Keempat, kriminalisasi terhadap setiap bentuk persetubuhan di luar ikatan perkawinan (zinah). Sebelumnya, dalam KUHP yang berlaku sekarang, kriminalisasi hanya untuk pihak yang berada dalam perkawinan, namun melalui ketentuan pasal zinah dalam RKUHP, kriminalisasi dapat dilakukan pada persetubuhan di luar perkawinan. Ketentuan tersebut merupakan delik aduan yang hanya dapat diproses atas aduan suami, istri, orang tua atau anak.

Namun delik aduan berdasarkan pengaduan orang tua ini malah di sisi lain akan dapat meningkatkan angka perkawinan anak. Sebab, dengan adanya ketentuan tersebut, perkawinan nantinya akan menjadi solusi setiap persetubuhan di luar nikah yang dilakukan oleh anak. Itu dilakukan untuk menghindari agar anak tidak dipidana. Selain itu, ketentuan pasal ini juga terlalu mencampuri ranah privat dan sosial masyarakat.

Bila negara menganggap bahwa perkawinan sah hanya karena telah tercatat melalui pencatatan sipil dan telah dilakukan sesuai dengan ketentuan agama saja maka pasangan yang hidup bersama menurut struktur adat dapat dikriminalisasi. "Dalam konteks di NTT banyak pasangan hidup bersama dan tidak dapat mencatatkan pernikahannya di Pencatatan Sipil karena beberapa kewajiban secara adat belum dipenuhi contohnya seperti mahar atau belis yang belum lunas.

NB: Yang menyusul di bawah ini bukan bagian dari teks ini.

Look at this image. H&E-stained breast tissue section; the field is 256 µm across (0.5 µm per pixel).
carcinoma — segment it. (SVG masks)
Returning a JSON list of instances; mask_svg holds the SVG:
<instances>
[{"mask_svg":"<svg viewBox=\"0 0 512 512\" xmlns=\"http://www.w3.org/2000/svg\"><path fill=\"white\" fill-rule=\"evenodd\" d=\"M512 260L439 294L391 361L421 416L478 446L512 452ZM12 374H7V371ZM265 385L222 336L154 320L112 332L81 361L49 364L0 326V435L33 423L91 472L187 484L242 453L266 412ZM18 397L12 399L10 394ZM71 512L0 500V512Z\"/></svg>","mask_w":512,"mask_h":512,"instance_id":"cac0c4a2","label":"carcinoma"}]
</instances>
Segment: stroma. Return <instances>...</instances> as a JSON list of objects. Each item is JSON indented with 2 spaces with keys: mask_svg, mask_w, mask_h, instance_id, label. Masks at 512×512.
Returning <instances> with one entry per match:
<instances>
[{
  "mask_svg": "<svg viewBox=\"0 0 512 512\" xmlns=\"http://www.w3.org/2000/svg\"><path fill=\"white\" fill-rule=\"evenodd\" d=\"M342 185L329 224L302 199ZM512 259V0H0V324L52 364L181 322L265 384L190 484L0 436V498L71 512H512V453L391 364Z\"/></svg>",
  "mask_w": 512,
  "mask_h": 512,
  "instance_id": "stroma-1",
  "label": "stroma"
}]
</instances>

Karena itu menjadi tidak adil bila pasangan yang menjadi korban dari struktur adat dikriminalisasi.

Menurut Ibu Yuliana Ndolu, SH, M.Hum ketentuan tentang janji kawin, kami sepakati untuk diatur di dalam ketentuan KUHP Mengingat ketentuan tentang janji kawin  yang diatur dalam KUH Perdata Pasal 58 belum menjawab rasa keadilan perempuan yang menjadi korban ingkar janji kawin. Data dari Sanggar Suara Perempuan Kabupaten TTS menyatakan bahwa terdapat 158 kasus ingkar janji kawin yang dilakukan pada tahun 2019.

Kelima,Legitimasi persekusi dalam diskriminasi pasal pencabulan Sesama Jenis Kelamin.
Dengan adanya pasal ini dalam RKUHP dapat semakin meningkatkan diskriminasi terhadap setiap orang yang memiliki orientasi seksual yang sama. Selama ini sudah banyak terjadi tindakan persekusi dalam masyarakat terhadap anggota masyarakat lainnya yang memiliki orientasi seksual yang sama, justru dengan diadopsinya pasal ini dalam RKUHP akan berdampak pada semakin tingginya kasus  persekusi terhadap anggota masyarakat yang memiliki orientasi seksual yang sama. Pasal ini juga akan membuka celah untuk munculnya politisasi identitas,dan peraturan-peraturan intoleran yang  mementingkan kepentingan mayoritas, hal ini disampaikan oleh ibu Gadrida R. Djukana, SH. M.H dari Lembaga Lopo Belajar Gender NTT.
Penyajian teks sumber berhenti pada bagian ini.